Jane va endosser le rôle en parfaite détective et tenter de découvrir qui est l'auteur de l'assassinat de Robbie Newsome le fils d'une famille d'industriels au coeur du scandale de l'accident à la mine de Shickshinny au cours duquel 8 enfants ont été tués ainsi que de nombreux mineurs.
En compagnie du reporter de Town Topics, Michael Behan, un Irlandais aux méthodes contestables, elle remonte l'histoire ancienne de ces familles qui cachent plus de turpitudes qu'elles ne prétendent en découvrir chez ceux dont elles souhaitent se protéger.
La force de Jane est de douter face aux réalités que chacun des protagonistes du récit entend faire valoir comme la seule vérité, la sienne.

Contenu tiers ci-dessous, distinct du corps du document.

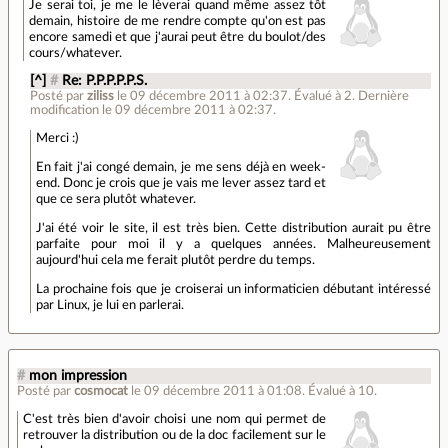
Je serai toi, je me le lèverai quand même assez tôt
demain, histoire de me rendre compte qu'on est pas
encore samedi et que j'aurai peut être du boulot/des
cours/whatever.
[^]
#
Re: P.P.P.P.P.S.
Posté par
ziliss
le 09 décembre 2011 à 02:37
.
Évalué à
2
.
Dernière
modification le 09 décembre 2011 à 02:37.
Merci :)
En fait j'ai congé demain, je me sens déjà en week-
end. Donc je crois que je vais me lever assez tard et
que ce sera plutôt whatever.
J'ai été voir le site, il est très bien. Cette distribution aurait pu être
parfaite pour moi il y a quelques années. Malheureusement
aujourd'hui cela me ferait plutôt perdre du temps.
La prochaine fois que je croiserai un informaticien débutant intéressé
par Linux, je lui en parlerai.
#
mon impression
Posté par
cosmocat
le 09 décembre 2011 à 01:08
.
Évalué à
10
.
C'est très bien d'avoir choisi une nom qui permet de
retrouver la distribution ou de la doc facilement sur le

Syndicalistes, anarchistes, détectives de la police, maîtres et serviteurs jouent à ses yeux un rôle qu'elle refuse d'endosser.
Le personnage lumineux, intègre et objectif de Jane, permet à l'auteure d'éviter de tomber dans le débat classique entre bien et mal ou entre bons et méchants.
L'accident de la mine, puis l'assassinat de l'héritier des Newsome deviennent un enjeu de pouvoir dans lequel la recherche du coupable importe peu, dès l'instant où un coupable évident servant les thèses de la police et de l'opinion suffit à une parodie de justice et permet à l'ordre social de se maintenir. Tous les morts ont-ils le même prix face à une telle justice ? C'est la question que pose Jane.
Un roman digne d'intérêt pour la précision et la justesse de son propos, le style alerte et vif du récit, la description juste du contexte, l'analyse pertinente de l'ambiguïté des relations entre maîtres et domestiques, et surtout la présence des personnages, notamment celui de Jane et ceux des membres des familles Tyler, Newsome et Benchley prêts à tout pour défendre leurs prés carrés.
Un thriller historique réussi et palpitant.